Не слиты — сплетены.
Их темное сплетенье
И тесно, и мертво;
Но ждет их воскресенье,
И ждут они его:
Концы соприкоснутся,
Проснутся «да» и «нет»,
И «да» и «нет» сольются,
И смерть их будет Свет — [18]
 
   свет, кажущийся столь унылым и будничным, нетаинственным, на самом деле столь полный тайны, столь радостный и предзнаменующий, свет последнего раздвоения и соединения, молнии, соединившей небо и землю — свет Электричества. Да, еще там, в явлениях до-животной природы, в механике неодушевленной материи — притяжение и отталкивание атомов, центростремительная и центробежная сила движущихся солнц, положительный и отрицательный полюс электричества; выше — в развитии органическом («эволюции»), разделение и объединение сочлененных частей («дифференциация», «интеграция»), противоположность полов — этих животных полюсов; еще выше — в явлениях сверхфизических, метафизических, нравственных — добро и зло, любовь к другим, любовь к себе; в явлениях всемирной истории — так называемая «языческая» и так называемая «христианская», вернее — «буддийская» культура, крайнее утверждение и крайнее отрицание обособленной личности, ее последнее «да» и последнее «нет»; наконец, в самой высшей, мистической области — борьба кажущегося «Христа» и кажущегося «Антихриста», Богочеловека и Человекобога, — вот восходящие ступени этого космического раздвоения, борьбы и согласия двух половин, двух полюсов, двух полов мира — Двух, которые будут Одно, которые суть Одно в тайне Триединства («Я и Отец Одно», Сын, Отец, Дух — Три Одно); вот ступени космической полярности, которая, более или менее, всегда была открыта религиозному сознанию человечества, но с окончательною ясностью открывается только нашему современному, или, точнее, будущему религиозному сознанию. Мы теперь более, чем когда-либо предчувствуем, что —
 
Концы соприкоснутся,
Проснутся «да» и «нет»,
И «да» и «нет» сольются,
И смерть их будет Свет —
 
   именно свет нашей религии, свет последнего соединения — искра, которая вспыхивает только между «концами», между полюсами последнего раздвоения; Свет, о котором сказано, что Он «во тьме светит, и тьма не объяла Его» (Иоанна I, 5).
   «Раздвоение всю жизнь во мне было», — признается Достоевский в одном из своих предсмертных писем.

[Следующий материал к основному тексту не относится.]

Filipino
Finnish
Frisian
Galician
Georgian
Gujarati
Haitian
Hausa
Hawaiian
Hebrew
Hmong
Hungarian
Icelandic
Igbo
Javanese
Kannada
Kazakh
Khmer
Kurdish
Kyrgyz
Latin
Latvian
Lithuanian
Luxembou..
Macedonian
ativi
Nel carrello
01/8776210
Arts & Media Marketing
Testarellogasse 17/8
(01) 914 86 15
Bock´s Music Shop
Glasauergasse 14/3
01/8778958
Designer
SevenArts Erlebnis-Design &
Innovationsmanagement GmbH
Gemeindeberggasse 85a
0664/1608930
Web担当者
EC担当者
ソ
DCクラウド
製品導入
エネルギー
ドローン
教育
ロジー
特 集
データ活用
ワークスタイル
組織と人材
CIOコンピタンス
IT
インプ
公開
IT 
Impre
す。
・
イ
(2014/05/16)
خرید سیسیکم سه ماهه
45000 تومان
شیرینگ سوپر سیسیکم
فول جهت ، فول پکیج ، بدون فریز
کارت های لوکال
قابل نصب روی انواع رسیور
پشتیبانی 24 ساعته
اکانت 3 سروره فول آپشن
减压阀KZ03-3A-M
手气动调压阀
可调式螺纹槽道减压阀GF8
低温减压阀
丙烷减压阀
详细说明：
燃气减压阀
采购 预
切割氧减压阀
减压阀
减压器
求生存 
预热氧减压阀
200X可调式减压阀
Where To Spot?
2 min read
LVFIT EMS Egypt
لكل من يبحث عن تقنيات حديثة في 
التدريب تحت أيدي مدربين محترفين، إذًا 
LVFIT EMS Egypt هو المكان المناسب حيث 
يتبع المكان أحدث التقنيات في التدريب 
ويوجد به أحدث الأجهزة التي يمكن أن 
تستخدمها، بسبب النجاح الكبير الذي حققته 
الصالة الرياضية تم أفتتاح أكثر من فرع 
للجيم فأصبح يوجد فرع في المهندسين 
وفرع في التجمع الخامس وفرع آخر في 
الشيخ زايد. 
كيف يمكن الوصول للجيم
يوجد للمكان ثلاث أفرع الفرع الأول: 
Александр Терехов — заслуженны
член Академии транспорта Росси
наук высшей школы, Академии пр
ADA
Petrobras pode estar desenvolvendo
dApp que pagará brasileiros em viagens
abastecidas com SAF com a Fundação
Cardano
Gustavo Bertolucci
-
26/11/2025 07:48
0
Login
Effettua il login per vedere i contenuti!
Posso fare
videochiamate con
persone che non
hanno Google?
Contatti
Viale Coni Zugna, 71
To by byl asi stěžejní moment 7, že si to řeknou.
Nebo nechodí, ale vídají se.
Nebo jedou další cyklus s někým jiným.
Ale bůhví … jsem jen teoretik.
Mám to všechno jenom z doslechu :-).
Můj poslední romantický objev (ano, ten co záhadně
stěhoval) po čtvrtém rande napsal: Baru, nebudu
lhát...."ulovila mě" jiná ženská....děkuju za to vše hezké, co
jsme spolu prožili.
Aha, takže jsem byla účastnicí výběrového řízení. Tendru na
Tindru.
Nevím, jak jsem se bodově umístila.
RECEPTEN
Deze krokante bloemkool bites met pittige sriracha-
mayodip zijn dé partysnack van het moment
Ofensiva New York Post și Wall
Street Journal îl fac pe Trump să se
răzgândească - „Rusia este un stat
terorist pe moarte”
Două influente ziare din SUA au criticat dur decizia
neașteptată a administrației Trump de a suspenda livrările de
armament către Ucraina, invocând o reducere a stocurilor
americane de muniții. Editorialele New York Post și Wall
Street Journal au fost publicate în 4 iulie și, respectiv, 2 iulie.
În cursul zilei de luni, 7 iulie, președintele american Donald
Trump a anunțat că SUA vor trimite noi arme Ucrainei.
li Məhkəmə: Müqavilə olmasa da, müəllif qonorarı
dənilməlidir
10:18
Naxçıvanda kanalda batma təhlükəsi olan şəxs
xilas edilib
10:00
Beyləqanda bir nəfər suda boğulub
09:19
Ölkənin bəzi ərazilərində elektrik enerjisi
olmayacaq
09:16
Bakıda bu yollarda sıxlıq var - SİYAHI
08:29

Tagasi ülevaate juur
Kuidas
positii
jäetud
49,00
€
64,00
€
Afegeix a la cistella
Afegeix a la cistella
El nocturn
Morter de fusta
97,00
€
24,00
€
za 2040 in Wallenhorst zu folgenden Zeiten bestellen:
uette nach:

И раньше, устами Подростка: «Жажда благообразия была в высшей мере, и уж, конечно, так; но каким образом она могла сочетаться с другими, уж Бог знает какими жаждами (здесь разумеется сладострастие, „душа паука“, которую чувствует в себе Подросток) — это для меня тайна. Да и всегда было тайною, и я тысячу раз дивился на эту способность человека (и, кажется, русского человека по преимуществу) лелеять в душе своей высочайший идеал рядом с величайшею подлостью, и все совершенно искренно. Широкость ли это особенная в русском человеке, которая его далеко поведет, или просто подлость — вот вопрос». Кажется, из всех вопросов, представлявшихся самому Достоевскому, это был самый темный и жгучий. Ежели он исследовал его главным образом по отношению к сознанию современного культурного русского человека, то все же чувствовал связь этого вопроса и с бессознательной религиозной стихией русского народа, может быть, не только на всем протяжении его всемирно-исторических судеб, но и в последней точке его сверх-исторической религиозной судьбы — в отношении русского народа, «народа-богоносца», завершителя, в глазах Достоевского, всемирной культуры — к христианству.